The Mount Gambier Football Club was an Australian rules football club established in the city of Mount Gambier, South Australia in 1867. The club dissolved around 1897.

==Early History and Rules==
Australian Rules Football began in Melbourne in 1858 and reached Mount Gambier in 1867. Early matches were played in various paddocks around the town. A match was arranged on 31 August 1867 between competitors selected from the two Cricket Clubs in the town. The following is an extract, which details the rules, from the announcement from Mount Gambier's 'Boarder Watch' newspaper:

We have been asked to publish the following code of rules adopted by the Mount Gambier Football Club, and they are, we understand, the rules under which all matches in connection with their Club are to be played. They are as follows:

1. The distance between the Goals shall not be more than 200 yards: and the width of playing space (to be measured equally on each side of a line drawn through the centre of the Goals) not more than 150 yards.
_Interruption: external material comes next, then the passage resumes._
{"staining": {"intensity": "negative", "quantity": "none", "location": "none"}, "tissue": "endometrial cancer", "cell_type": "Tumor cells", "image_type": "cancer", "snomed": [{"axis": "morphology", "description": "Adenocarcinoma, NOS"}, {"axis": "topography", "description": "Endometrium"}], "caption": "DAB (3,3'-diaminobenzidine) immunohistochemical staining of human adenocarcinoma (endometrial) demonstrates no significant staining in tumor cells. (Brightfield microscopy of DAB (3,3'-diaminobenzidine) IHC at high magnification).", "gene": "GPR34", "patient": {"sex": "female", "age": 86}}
The Goal Posts shall be seven yards apart, of unlimited height.

2. The Captains on each side shall toss for choice of Goal, the side losing the toss, or a Goal, has the kick off from the centre point between the Goals. After a goal is kicked the sides shall change ends.

3. A Goal must be kicked fairly between the posts without touching either of them, or any portion of the person of one of the opposite side. In case of the Ball being forced (except with the hands or arms) between the Goal Posts in a scrimmage, a Goal shall be awarded.

4. Two posts, to be called the "kick-off" posts shall be erected at a distance of 20 yards on each side of the Goal Posts, and in a straight line with them.

5. In case the ball is kicked behind Goal, any one of the side behind whose Goal it is kicked may bring it 20 yards in front of any portion of the space between the " kick-off" posts, and shall kick it towards the Goal.

6. Any player catching the Ball directly from the foot or leg may call " Mark;" then has a free kick, from any spot in a line with his mark and the centre of his opponents Goal Posts; no player being allowed to come inside the spot marked, of within five yards in any other direction.

7. Tripping and hacking are strictly prohibited. Pushing with the bands or body is allowed when any player is in rapid motion. Holding is only allowed while a player has the Ball in hand, except in the case provided in Rule 6.

8. The Ball may be taken in hand at any time, but not carried further than is necessary for a kick, and no player shall run with the Ball unless he strikes it against, the ground in every five or six yards.

9. When a Ball goes out of bounds (the same being indicated by a row of posts), it shall be brought back to the point where it crossed the boundary-line, and thrown in at right angles with that line.

10. The Ball while in Play may under no circumstances be thrown.

11. In case of deliberate infringement of any of the above Rules, the Captain of the opposite side may claim that any of his party may have a free kick from the place where the breach of Rule, was made.

12. Before the commencement of a match each side shall appoint an Umpire, and they shall be the sole Judges of Goals and breaches of Rules. The nearest Umpire shall be appealed to in every case of dispute.
— Border Watch (Mount Gambier), 31 August 1867, p. 2.